The beginning of an article in the New York Times, the part showing on the Google News page was so cheesy -- "Now, Mr. Dylan, the poet laureate of the rock era, has been rewarded with the Nobel Prize in Literature, an honor that elevates him into the ..." -- that I had to click and see who had written it -- Nat Hentoff, maybe? No, it wasn't Hentoff, it was several people I'd never heard of. In the first paragraph I read:
Some prominent writers celebrated Mr. Dylan’s literary achievements, including Stephen King, Joyce Carol Oates and Salman Rushdie, who called Mr. Dylan [...]
-- and I didn't want to read much more. This is a great example of why I hate the New York Times so much: mentioning a great writer like Salman Rushdie, who I hope wins the Nobel soon, in the same sentence with someone like Stephen King. That literally made me nauseous, Times. Thnx a lot!
But of course, the Times can do much worse still: check out Why Bob Dylan Shouldn't Have Gotten a Nobel by someone named Anna North if you want to read something so inept that it's hilarious:
Yes, Mr.
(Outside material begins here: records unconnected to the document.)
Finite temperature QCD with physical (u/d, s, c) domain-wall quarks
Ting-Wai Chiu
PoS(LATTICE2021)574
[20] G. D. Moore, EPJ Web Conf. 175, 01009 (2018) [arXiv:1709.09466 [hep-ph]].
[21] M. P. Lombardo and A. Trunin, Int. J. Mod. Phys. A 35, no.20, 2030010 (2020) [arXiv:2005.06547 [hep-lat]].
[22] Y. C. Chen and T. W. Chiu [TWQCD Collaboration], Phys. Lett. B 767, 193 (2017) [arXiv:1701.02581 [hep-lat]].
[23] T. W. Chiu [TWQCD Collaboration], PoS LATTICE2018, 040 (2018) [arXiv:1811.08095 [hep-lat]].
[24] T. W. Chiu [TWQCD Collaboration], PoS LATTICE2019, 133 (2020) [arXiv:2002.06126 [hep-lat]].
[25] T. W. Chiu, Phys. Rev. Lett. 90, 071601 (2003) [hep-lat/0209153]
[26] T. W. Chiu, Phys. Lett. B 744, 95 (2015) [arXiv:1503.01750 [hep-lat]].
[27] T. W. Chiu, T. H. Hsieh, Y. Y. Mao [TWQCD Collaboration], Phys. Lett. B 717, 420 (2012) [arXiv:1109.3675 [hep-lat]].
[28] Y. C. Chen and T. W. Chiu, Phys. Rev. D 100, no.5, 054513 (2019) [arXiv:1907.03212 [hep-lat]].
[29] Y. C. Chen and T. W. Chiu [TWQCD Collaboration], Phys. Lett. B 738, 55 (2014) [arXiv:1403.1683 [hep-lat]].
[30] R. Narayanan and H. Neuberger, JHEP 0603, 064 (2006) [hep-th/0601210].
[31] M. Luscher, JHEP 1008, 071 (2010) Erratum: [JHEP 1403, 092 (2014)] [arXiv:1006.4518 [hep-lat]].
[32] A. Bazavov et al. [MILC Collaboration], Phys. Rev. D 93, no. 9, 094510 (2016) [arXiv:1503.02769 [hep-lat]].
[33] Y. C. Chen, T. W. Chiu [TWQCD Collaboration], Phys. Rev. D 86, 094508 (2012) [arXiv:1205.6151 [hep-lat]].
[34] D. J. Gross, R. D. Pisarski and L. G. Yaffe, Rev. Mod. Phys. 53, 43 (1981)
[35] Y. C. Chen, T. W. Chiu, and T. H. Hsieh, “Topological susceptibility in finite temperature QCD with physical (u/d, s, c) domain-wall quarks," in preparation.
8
Dylan is a brilliant lyricist. Yes, he has written a book of prose poetry and an autobiography. Yes, it is possible to analyze his lyrics as poetry. But Mr. Dylan’s writing is inseparable from his music. He is great because he is a great musician, and when the Nobel committee gives the literature prize to a musician, it misses the opportunity to honor a writer.
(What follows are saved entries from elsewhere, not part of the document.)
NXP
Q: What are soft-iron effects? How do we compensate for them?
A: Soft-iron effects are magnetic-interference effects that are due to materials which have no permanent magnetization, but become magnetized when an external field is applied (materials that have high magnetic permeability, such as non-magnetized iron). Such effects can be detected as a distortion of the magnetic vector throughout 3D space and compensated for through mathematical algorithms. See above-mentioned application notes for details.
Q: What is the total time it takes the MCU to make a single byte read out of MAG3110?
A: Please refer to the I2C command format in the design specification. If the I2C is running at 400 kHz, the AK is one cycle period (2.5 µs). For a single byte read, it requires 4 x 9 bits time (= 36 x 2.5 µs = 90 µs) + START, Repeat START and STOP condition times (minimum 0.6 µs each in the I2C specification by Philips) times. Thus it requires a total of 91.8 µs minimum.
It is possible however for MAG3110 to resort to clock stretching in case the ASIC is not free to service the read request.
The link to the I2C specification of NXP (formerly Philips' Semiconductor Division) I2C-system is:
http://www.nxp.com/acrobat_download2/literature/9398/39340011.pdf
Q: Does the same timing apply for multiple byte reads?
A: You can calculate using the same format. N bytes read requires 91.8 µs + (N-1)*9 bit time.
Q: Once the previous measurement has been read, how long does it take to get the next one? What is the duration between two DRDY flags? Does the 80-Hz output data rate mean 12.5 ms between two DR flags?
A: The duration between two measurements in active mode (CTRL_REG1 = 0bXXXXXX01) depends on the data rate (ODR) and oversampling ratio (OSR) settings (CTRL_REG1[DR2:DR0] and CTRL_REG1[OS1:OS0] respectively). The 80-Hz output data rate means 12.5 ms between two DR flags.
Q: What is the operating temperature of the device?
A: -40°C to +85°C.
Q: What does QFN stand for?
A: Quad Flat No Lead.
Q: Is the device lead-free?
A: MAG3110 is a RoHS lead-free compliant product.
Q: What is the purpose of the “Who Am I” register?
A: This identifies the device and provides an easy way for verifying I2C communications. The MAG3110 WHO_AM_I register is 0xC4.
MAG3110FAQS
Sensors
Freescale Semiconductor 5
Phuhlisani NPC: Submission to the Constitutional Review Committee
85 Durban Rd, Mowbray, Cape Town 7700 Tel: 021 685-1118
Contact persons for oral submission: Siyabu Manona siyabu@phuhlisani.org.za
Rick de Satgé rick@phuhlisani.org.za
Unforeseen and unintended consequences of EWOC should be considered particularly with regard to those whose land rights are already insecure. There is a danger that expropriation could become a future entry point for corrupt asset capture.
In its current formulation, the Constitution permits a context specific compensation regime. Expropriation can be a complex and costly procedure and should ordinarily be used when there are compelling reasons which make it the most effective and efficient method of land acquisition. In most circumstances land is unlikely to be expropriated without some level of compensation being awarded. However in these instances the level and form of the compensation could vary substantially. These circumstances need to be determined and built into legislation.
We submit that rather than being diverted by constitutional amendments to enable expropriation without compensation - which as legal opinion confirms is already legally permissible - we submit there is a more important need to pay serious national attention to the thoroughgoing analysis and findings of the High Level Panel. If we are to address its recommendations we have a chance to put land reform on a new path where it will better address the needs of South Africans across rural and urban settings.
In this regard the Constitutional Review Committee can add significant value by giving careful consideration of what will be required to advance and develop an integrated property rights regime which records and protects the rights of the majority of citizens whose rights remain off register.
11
As reading declines around the world, literary prizes are more important than ever [...]
CBS News reports: Writers divided on Bob Dylan's Nobel honor. They cite a bunch of heavyweight writers expressing approval of the award, a few silly twits being silly ("A musician won the Nobel! Does this mean I have a chance at a Grammy?" Not if you can't write better than that.), the Vatican newspaper disapproving -- does this mean that Francis also disapproves, or that Francis needs to clean house at his newspaper as he's cleaned house elsewhere? -- and the truly amazing pile of bile over the award spewed by Irvine Welsh, the guy who wrote Trainspotting. (What, did Welsh think HE might've gotten it this year? Hahahahahaha...) No, seriously, what Welsh has said about the Nobel going to Dylan is profoundly disgusting. I don't want to quote it, you can find it easily if you want to with Google.
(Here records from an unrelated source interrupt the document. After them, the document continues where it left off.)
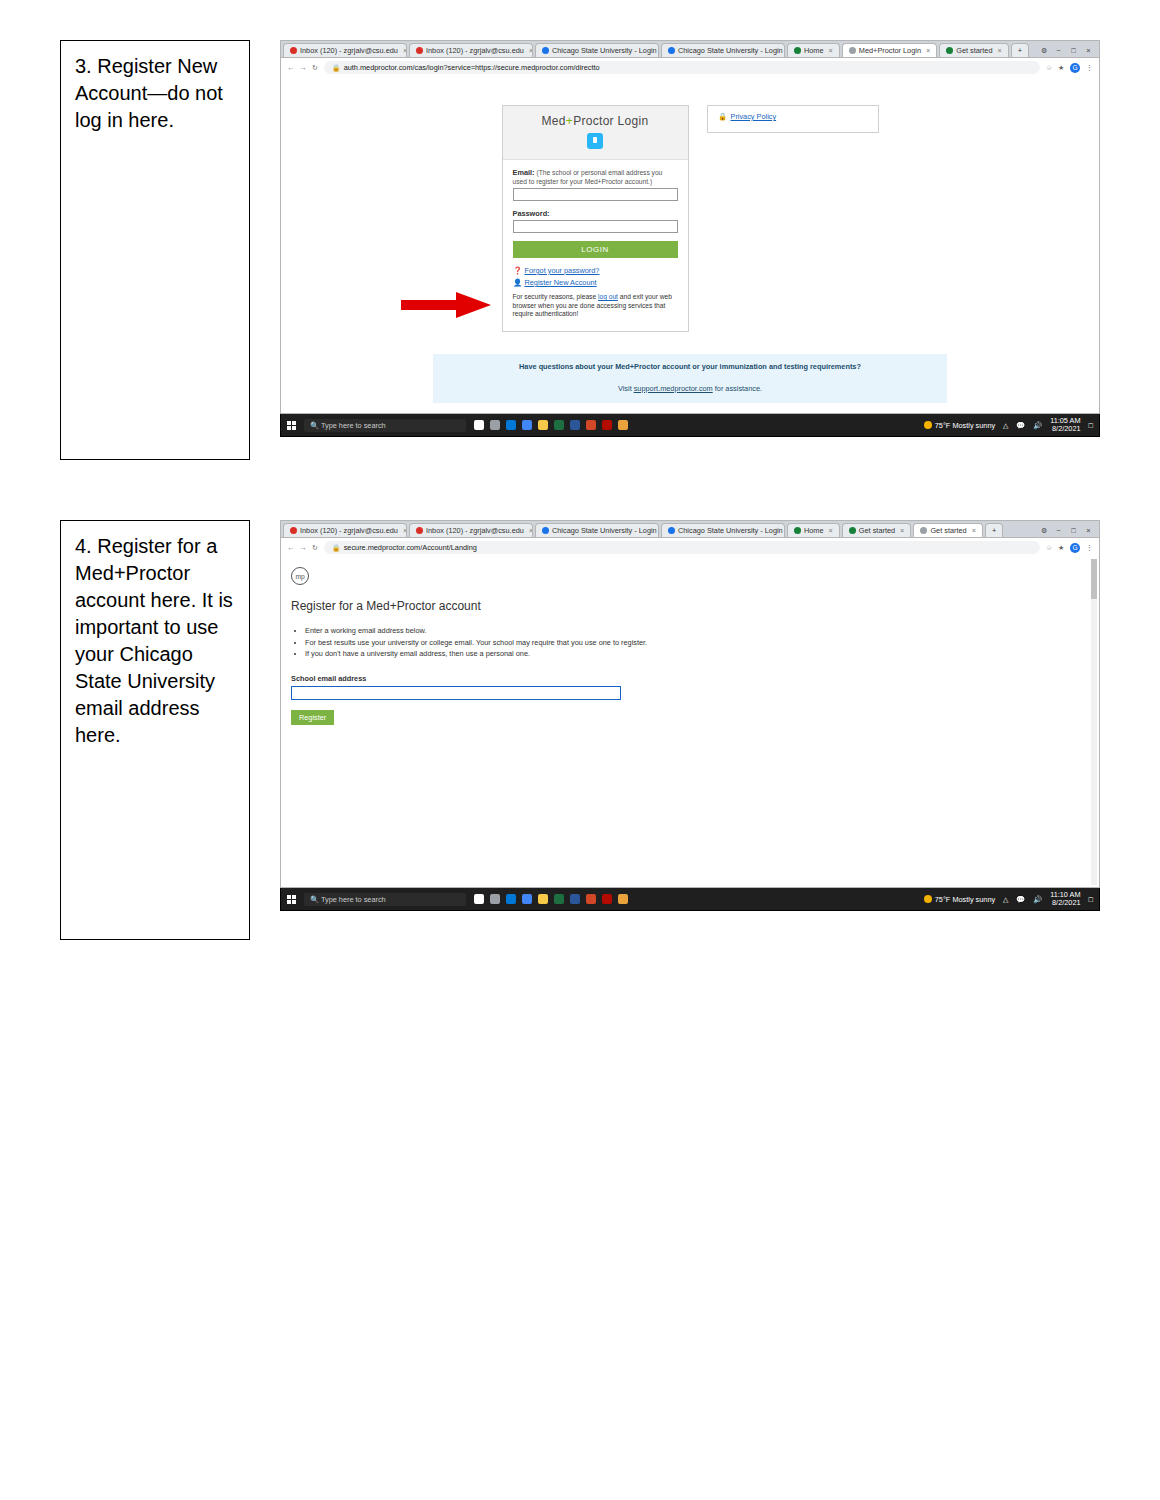3. Register New Account—do not log in here.
Inbox (120) - zgrjalv@csu.edu×
Inbox (120) - zgrjalv@csu.edu×
Chicago State University - Login×
Chicago State University - Login×
Home×
Med+Proctor Login×
Get started×
+
⚙−□×
←→↻
🔒auth.medproctor.com/cas/login?service=https://secure.medproctor.com/directto
☆★G⋮
Med+Proctor Login
Email: (The school or personal email address you used to register for your Med+Proctor account.) Password: LOGIN
❓Forgot your password?
👤Register New Account
For security reasons, please log out and exit your web browser when you are done accessing services that require authentication!
🔒Privacy Policy
Have questions about your Med+Proctor account or your immunization and testing requirements?
Visit support.medproctor.com for assistance.
🔍 Type here to search 75°F Mostly sunny △💬🔊 11:05 AM
8/2/2021 □
4. Register for a Med+Proctor account here. It is important to use your Chicago State University email address here.
Inbox (120) - zgrjalv@csu.edu×
Inbox (120) - zgrjalv@csu.edu×
Chicago State University - Login×
Chicago State University - Login×
Home×
Get started×
Get started×
+
⚙−□×
←→↻
🔒secure.medproctor.com/Account/Landing
☆★G⋮
mp
Register for a Med+Proctor account
Enter a working email address below.
For best results use your university or college email. Your school may require that you use one to register.
If you don't have a university email address, then use a personal one.
School email address
Register
🔍 Type here to search 75°F Mostly sunny △💬🔊 11:10 AM
8/2/2021 □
More unintentionally funny anger over the prize ("I get it: writing books is hard.") has been collected by the New York Post under the headline "Bitter critics slam Bob Dylan's Nobel Prize."
In my opinion, in all seriousness, if the giving of an award, any award, to someone -- anyone -- makes you bitter, you should go see a doctor right now, because that bug up your ass has grown dangerously large and your life is dangerously devoid of depth and joy. An award can be an occasion for joy. If it's an occasion for bitterness, yr doin it wrong. I looked at the Amazon sales ranks for Irvine Welsh and Anna North, and wow, I can understand them being bitter, but it's not Bob Dylan's fault that their stuff isn't selling. Bob Dylan's books are selling a little better than they did yesterday -- and significantly better than Welsh' and North's -- but also nothing spectacular. His records, though -- wow. Surely this must be a big boost from the news of the Nobel. If his records have been selling as well as this, day in and day out, year in and year out, then the $900,000 from the Nobel wouldn't amount to a week's pay for him, maybe not even a day's pay. But surely, the current situation represents a big bump from the Nobel. (Another illustration of the Tom Petty Its-Ab-So-Lute-Ly-Bass-Ack-Wards Law of Microeconomics.)